“The spirit of innovation our tūpuna harnessed to navigate the Pacific Ocean inspires our business today. We want to bring Māori cadets with us on that journey into the future”.
In the post-COVID 19 economy, small business owners with sights on the future are recognising the value of collaboration. Through the Te Puni Kōkiri Cadetship programme, three creative companies are sharing their baskets of knowledge, so their kaimahi and businesses can thrive. Watch this video about their collaboration.
Jesse (Ngāti Hine, Waikato-Tainui) has teamed up with web design agency, Psychoactive Studios and photography business Soldiers Rd Portraits. Each is on the brink of expansion and ready to take the next step.
- Find out more about Psychoactive’s basket of knowledge.
- Find out more about Soldiers Rd’s basket of knowledge
Upskill to upscale
‘Hyper growth mode’ is how Jesse describes the state of his cultural storytelling technology and innovation company. VAKA was born in 2016 and is poised to go global.
“We've been wanting to scale up our product globally. To do that, I need to understand the basics of effective user experiences - taking something complex on the web and making it user friendly for everyday people. Luckily Psychoactive Studios are masters at that”.
So Jesse, Psychoactive Studios founder Andrew Hillstead and Te Puni Kōkiri are collaborating to further Jesse’s skills. The Cadetship programme supports employers to develop and mentor promising Māori employees so they can extend their skills and grow as leaders. All while strengthening the organisation they work for and the wider industry.
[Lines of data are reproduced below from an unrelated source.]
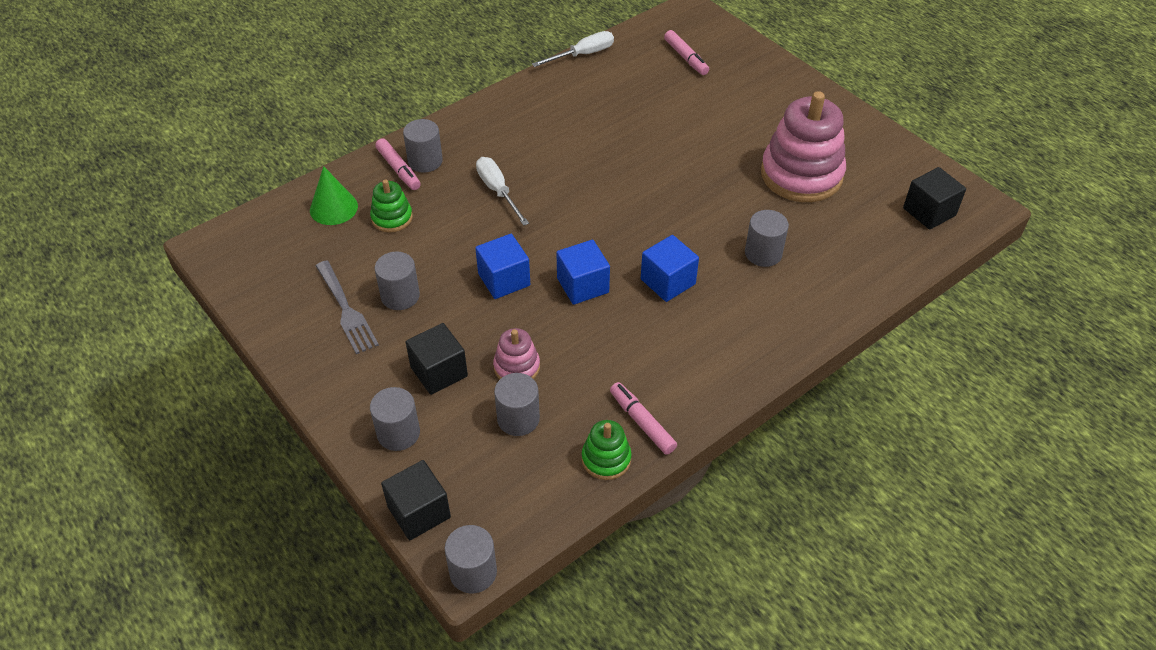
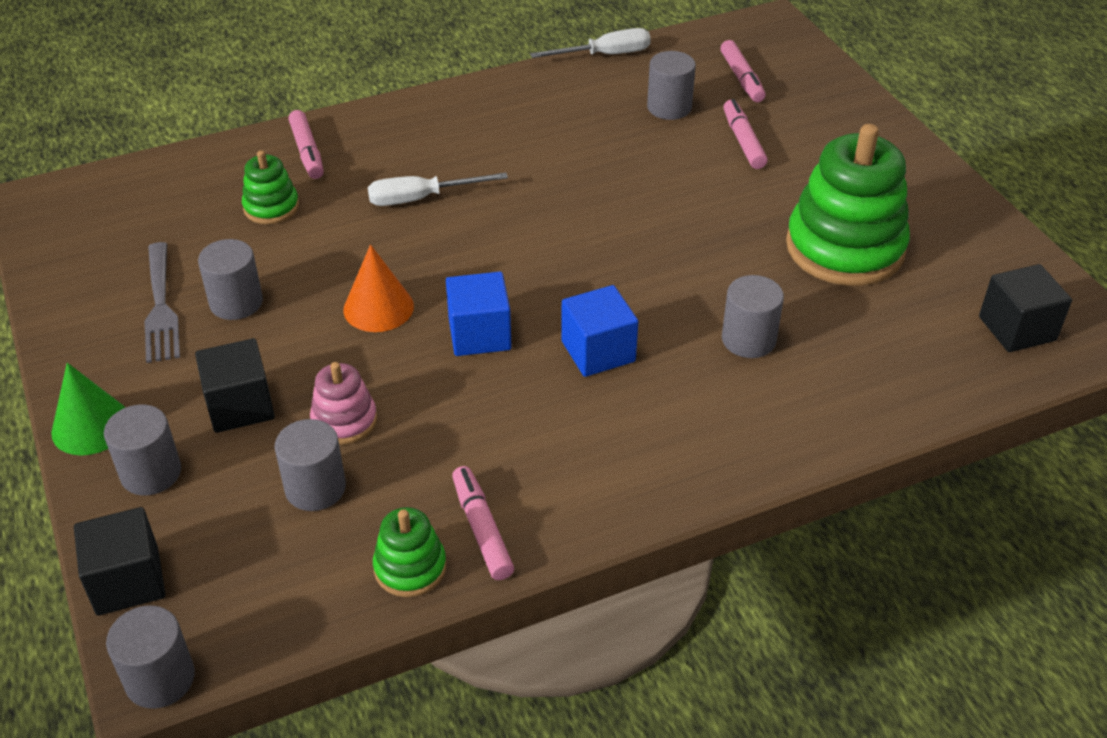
camera: 15 degrees right, 5 degrees down
green cone [310,166,358,225] -> green cone moved to [51,363,125,456]
grey cylinder [403,119,443,173] -> grey cylinder moved to [647,51,696,120]
blue cube [475,234,530,299] -> orange cone [343,244,414,332]
white screwdriver [476,157,529,226] -> white screwdriver turned 90 degrees counterclockwise [368,173,508,206]
pink stacking toy [761,91,846,202] -> green stacking toy [786,124,910,286]
none -> pink marker [723,99,768,169]

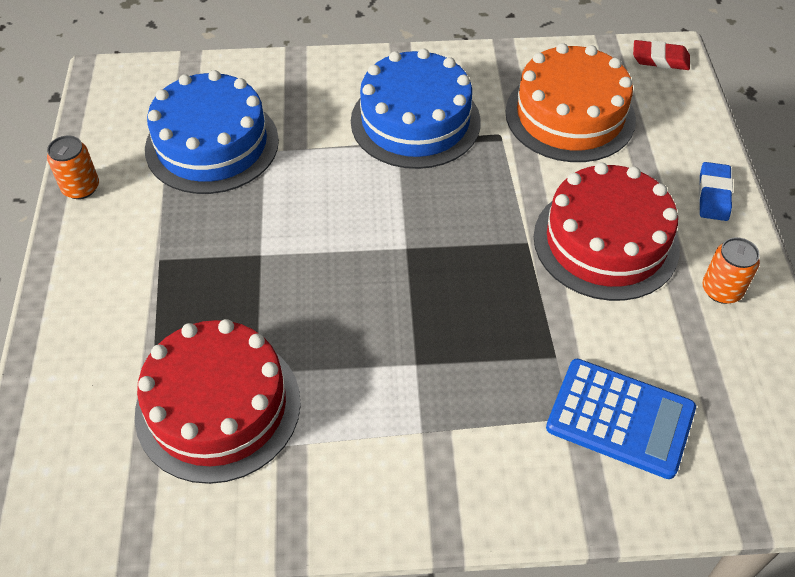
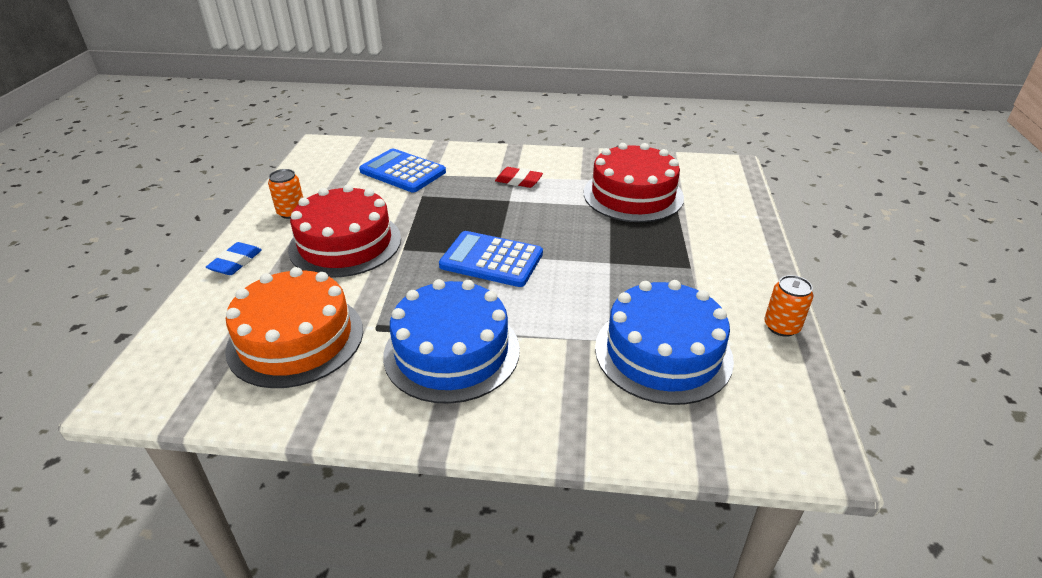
camera: 170 degrees left, 15 degrees down
red eraser [633,40,690,70] -> red eraser moved to [495,167,543,188]
none -> blue calculator [439,231,543,287]

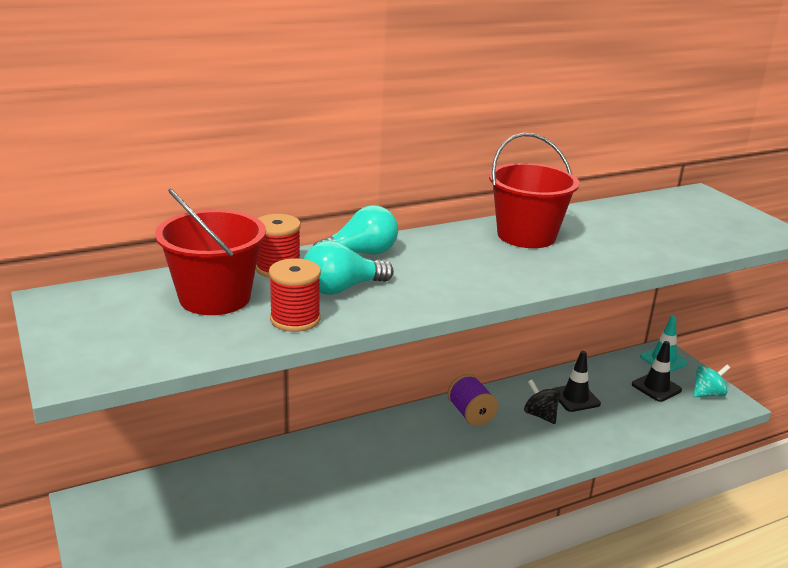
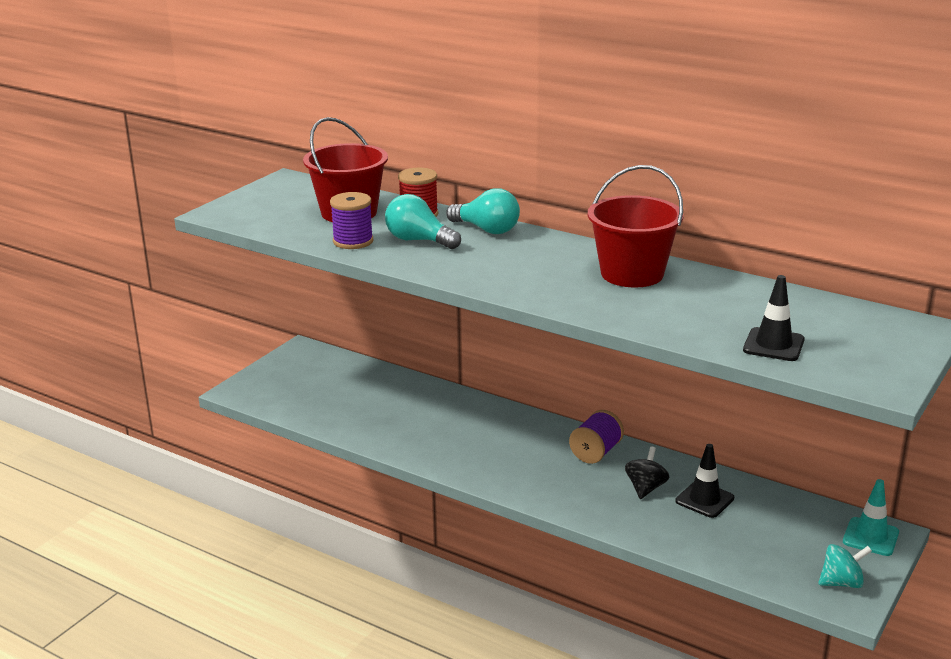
camera: 60 degrees right, 0 degrees up
red spool [269,258,321,332] -> purple spool [330,192,373,249]
black traffic cone [632,341,682,402] -> black traffic cone moved to [743,275,805,361]
turquoise spinning top [693,365,730,397] -> turquoise spinning top turned 45 degrees counterclockwise [818,544,872,588]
“I didn’t realise I could be a cadet,” smiles Jesse, “then I realised it makes sense because nobody knows everything. CEOs who believe they do, stifle growth in their company. Even if you’re at the top, you need to keep growing your own skills and knowledge. Otherwise you will get left behind.”
Nā tō rourou, nā taku rourou
While Jesse gets guidance from Andrew, he is reciprocating by mentoring one of Andrew’s employees. Callum Mudgway (Rangitāne o Wairau, Ngāi Tahu) is getting help to expand his technical, leadership and communication skills.
“Callum is an amazing designer,” says Andrew “he now needs to be able to articulate his knowledge to gain the full confidence of our clients from day one”.
Andrew, who is not Māori himself, believes having a Māori cadet is a huge asset to his business.
“We work with a lot of Māori companies and organisations, so having Callum and now Jesse in this space as well, will really help my company connect better to Māori culture. Jesse has already run Māori pronunciation classes for all of us. It’s awesome”.
Jesse says one of the best things about the programme is that it is open to both Māori and non-Māori business owners, who have Māori staff of any age, that they want to develop.
Framing up the future
Jesse is also helping out a third company in the collaboration as it prepares for nationwide expansion.
For nearly eight years, sisters in law Taaniko and Vienna Nordstrom as Soldiers Rd Portraits have been styling customers in Māori regalia for an indigenous inspired vintage portrait sitting.
“We deliver an experience around cultural identity. You leave with a portrait obviously but it's more than that, you leave with a seed to figure out more about who you are” says Taaniko (Ngāti Hine, Ngāti Kahungunu ki Te Wairoa, Rongomaiwahine, Waikato-Tainui).
Vienna Nordstrom (Ngāti Porou) says the business has reached a point where it doesn’t have enough manpower to meet demand or reach the women’s goals.
“Jesse’s business know-how and the way he helps us focus on the bigger picture of expansion, it’s just perfect for what we need at this time. Plus we get to collaborate with other like-minded Māori.”
Paying it forward
Jesse believes the cadetship kaupapa is a continuation of something ancient.
“When we started, we had no background in tech at all. We relied on knowledge being passed down from mentors. As Māori, that’s a principle we've practised for centuries. So we are carrying it forward in our business.”
Jesse and VAKA’s co-founder Andrea Fua feel a deep sense of duty to support more Polynesians to enter the tech sector.
“Our people are huge minorities in this space, but that will change if companies like us open our doors. This Cadetship will help us to grow so we can offer more opportunities for our people.”
“Tech is high paying too, so if we get more Māori and Pasifika involved, they get high paying jobs and pay it forward. It’s all part of the cycle.”
Photo caption: Jesse with his mentor, Andrew Hillstead from Psychoactive Studios. Jess says at first he didn’t realise he could be a cadet on the programme.